Written by
Father Tom Purdy
Published on
June 29, 2022
RAM1 6 29 2022

Well, my brain has stopped smoking. It may not have literally been smoking, but it felt like it. I imagined that the little apartment I was using while I was in Sewanee must have smelled like the house used to up north, when you first turn on the heat in the winter and all the dust burns off the radiators. I have not used some of those parts of my brain in a long time!  Academic reading and writing is a skill that like many, you lose when you don’t use it, and I haven’t used those skills for nearly two decades.
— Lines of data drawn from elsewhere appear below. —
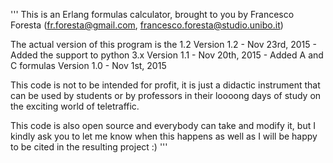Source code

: '''
This is an Erlang formulas calculator, brought to you by Francesco Foresta (fr.foresta@gmail.com, francesco.foresta@studio.unibo.it)

The actual version of this program is the 1.2
Version 1.2 - Nov 23rd, 2015 - Added the support to python 3.x
Version 1.1 - Nov 20th, 2015 - Added A and C formulas
Version 1.0 - Nov 1st, 2015

This code is not to be intended for profit, it is just a didactic instrument that can be used by students or by professors in their loooong days of study on the exciting world of teletraffic.
 
This code is also open source and everybody can take and modify it, but I kindly ask you to let me know when this happens as well as I will be happy to be cited in the resulting project :)
'''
I wasn’t the oldest, nor the most experienced in the Advanced Degrees Program these last three weeks, but I was close. 

My studies over the next five years will center around preaching. After four years of classes, I will write a dissertation that will make some novel case in terms of parish-based preaching, although I don’t yet know what that will entail. By the end of next year I should have a sense of where I’m going. We’ll see how it takes shape. For this year, I took two classes, which met for two hours a day each, Monday through Friday. My morning class was “The History of Preaching in the North Atlantic Church”, and my afternoon class was “Prophecy in the Body”.  

The history course was a sprint through Christian preaching in the western tradition, noting key preachers and those who taught homiletics and shaped the artform over the centuries. The earliest major influences were the rhetoricians of the ancient world, whose theories still influence preachers to this day. We made it all the way to the present day, with hundreds of pages of reading along the way, reading about preachers, and samples of what they preached.  It was interesting to realize that three such preachers (at least) have preached here at Christ Church: John and Charles Wesley, as well as George Whitefield. I intentionally channeled a little of John Wesley on Sunday for the sermon I was tasked to write during my class. Also, if any of you think my sermons are long…

RAM2 6 29 2022

“Prophecy in the Body” was not specifically a preaching class, yet it had a lot of direct application in preaching. We studied the role of the human body in Hebrew Testament prophetic writings. When I first started the class, I couldn’t figure out how it could be a standalone class, (let alone a book, which the professor is currently finishing for Oxford University Press), but as we got into it, I realized just how little I’ve paid attention to the references involving body, movement, immobility of the body, eating, affect, and so many other ways that prophets embodied their work. I also realized how naturally we divide spirit from body, and often dismiss the body’s role in everyday experiences, let alone in ministry and preaching.

People keep asking if I had fun at Sewanee, and to be honest, fun isn’t the right word. It was a lot of work; I averaged ten hours a day of classes, reading, and writing, including the two weekends I was away. I enjoyed the process, and look forward to future classes, yet I’m also glad it was only three weeks and that I’m now back at home and back in the parish in the “real world.” The time has certainly been invigorating, as it stimulated ideas and connections that wouldn’t normally have been possible. That is ultimately why I decided I wanted to pursue this degree. I don’t need another degree, per se, but I need the rigor of pushing myself to study in ways I tend not to get around to during normal everyday life.  

I know many of you partake of lecture series or guest speakers when they are offered. Some of you have taken or are taking advanced classes of your own, or do the audio/video courses available from several vendors. I’ll say that if you want to study something, study it. It’s good to be stretched and pushed from time to time, to get out of our comfort zones, and to test what we think we know about ourselves and the world. Our Lord was a teacher, and his disciples were students. We are all still students today!

Tom+

Almighty and eternal God, so draw our hearts to thee, so guide our minds, so fill our imaginations, so control our wills, that we may be wholly thine, utterly dedicated unto thee; and then use us, we pray thee, as thou wilt, and always to thy glory and the welfare of thy people; through our Lord and Savior Jesus Christ. Amen.